By Paritosh Bansal and Emily Flitter
NEW YORK (Reuters) - Deutsche Bank AG (DBKGN.DE) has fired three New York-based currency traders, in the latest sign that a probe over alleged manipulation of foreign exchange markets is gathering steam, according to a source familiar with the situation.
Diego Moraiz, Robert Wallden and Christopher Fahy were terminated by the bank, which told trading floor staff of the development on Tuesday, according to the source.
The three traders could not be reached for comment.

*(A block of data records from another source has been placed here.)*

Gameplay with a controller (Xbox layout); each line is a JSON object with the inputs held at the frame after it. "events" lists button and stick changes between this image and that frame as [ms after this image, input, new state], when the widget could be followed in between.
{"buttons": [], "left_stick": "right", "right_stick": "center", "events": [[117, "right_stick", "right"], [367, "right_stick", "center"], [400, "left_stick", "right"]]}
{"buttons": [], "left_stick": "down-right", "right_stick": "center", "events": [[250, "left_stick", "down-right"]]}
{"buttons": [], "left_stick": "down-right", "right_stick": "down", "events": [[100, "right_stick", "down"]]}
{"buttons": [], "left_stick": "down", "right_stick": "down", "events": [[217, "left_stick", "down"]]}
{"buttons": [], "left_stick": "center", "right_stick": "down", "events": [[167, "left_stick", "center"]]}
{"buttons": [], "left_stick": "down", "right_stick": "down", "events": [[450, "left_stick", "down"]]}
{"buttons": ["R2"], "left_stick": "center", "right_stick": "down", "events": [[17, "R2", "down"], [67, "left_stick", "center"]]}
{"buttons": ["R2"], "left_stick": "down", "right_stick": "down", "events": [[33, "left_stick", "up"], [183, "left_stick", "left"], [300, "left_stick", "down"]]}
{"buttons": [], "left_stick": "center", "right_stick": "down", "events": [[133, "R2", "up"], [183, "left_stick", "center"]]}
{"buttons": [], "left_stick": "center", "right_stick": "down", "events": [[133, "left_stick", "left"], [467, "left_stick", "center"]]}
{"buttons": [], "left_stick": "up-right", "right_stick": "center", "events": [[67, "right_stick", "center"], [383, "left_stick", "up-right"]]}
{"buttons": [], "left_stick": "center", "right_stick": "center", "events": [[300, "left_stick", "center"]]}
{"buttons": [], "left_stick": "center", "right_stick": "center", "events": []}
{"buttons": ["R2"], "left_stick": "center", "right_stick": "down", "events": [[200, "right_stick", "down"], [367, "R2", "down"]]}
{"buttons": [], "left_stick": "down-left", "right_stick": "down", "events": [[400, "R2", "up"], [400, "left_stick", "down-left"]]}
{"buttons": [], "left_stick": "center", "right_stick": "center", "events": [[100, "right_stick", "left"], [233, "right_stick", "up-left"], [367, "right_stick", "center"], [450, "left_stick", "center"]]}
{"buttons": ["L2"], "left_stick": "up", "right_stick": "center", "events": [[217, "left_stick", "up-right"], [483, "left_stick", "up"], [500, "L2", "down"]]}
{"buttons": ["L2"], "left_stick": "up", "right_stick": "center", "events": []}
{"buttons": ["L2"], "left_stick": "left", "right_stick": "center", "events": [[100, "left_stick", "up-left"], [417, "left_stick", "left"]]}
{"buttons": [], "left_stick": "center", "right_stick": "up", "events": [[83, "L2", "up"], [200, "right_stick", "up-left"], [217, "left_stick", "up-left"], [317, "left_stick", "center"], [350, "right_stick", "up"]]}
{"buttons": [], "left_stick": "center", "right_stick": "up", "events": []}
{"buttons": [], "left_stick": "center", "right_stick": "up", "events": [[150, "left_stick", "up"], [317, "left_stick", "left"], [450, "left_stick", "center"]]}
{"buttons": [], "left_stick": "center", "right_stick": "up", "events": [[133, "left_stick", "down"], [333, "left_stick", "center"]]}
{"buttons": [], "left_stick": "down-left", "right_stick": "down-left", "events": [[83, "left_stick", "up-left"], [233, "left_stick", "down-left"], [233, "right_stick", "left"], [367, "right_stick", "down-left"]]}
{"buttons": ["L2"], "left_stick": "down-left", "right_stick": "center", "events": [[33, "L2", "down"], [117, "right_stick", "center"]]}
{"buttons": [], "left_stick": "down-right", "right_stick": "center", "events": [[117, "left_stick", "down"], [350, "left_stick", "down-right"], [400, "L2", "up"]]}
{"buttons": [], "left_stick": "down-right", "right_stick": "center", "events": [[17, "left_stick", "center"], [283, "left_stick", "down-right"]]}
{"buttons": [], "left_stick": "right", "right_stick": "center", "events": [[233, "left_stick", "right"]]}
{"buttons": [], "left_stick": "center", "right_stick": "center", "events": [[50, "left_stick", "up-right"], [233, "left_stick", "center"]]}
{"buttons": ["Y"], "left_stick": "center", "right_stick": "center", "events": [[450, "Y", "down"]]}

"Deutsche Bank has received requests for information from regulatory authorities that are investigating trading in the foreign exchange market," a bank spokeswoman said in an emailed statement. "The bank is cooperating with those investigations, and will take disciplinary action with regards to individuals if merited."
The terminations come as authorities around the world, including Britain's Financial Conduct Authority and the U.S. Justice Department, investigate possible manipulation in the $5.3 trillion-a-day global forex market.
Investigators are looking at activity around benchmark foreign exchange rates, often referred to as fixes, which are used to price trillions of dollars worth of investments and deals and relied upon by companies, investors and central banks.
Many of the largest global banks, including Deutsche Bank, UBS AG (UBSN.VX), JPMorgan Chase & Co (JPM) and Citigroup Inc (NYS:C), have said they are cooperating with the probes. Several banks have suspended or fired traders.
Earlier in December, Deutsche had suspended Moraiz, a source told Reuters previously. Moraiz, who had been with Deutsche Bank since 2004 and is close to 50, was the head of its emerging markets foreign exchange trading desk and specialized in trading the Mexican peso. He was a managing director, and the most senior of the three traders to be terminated on Tuesday.
Fahy, who is in his mid-30s, and Wallden, 29, were both directors in the forex trading unit.
The Wall Street Journal reported in November that FBI agents had visited Wallden's home, where they showed him transcripts of an electronic chat in which he appeared to boast about trying to manipulate forex markets.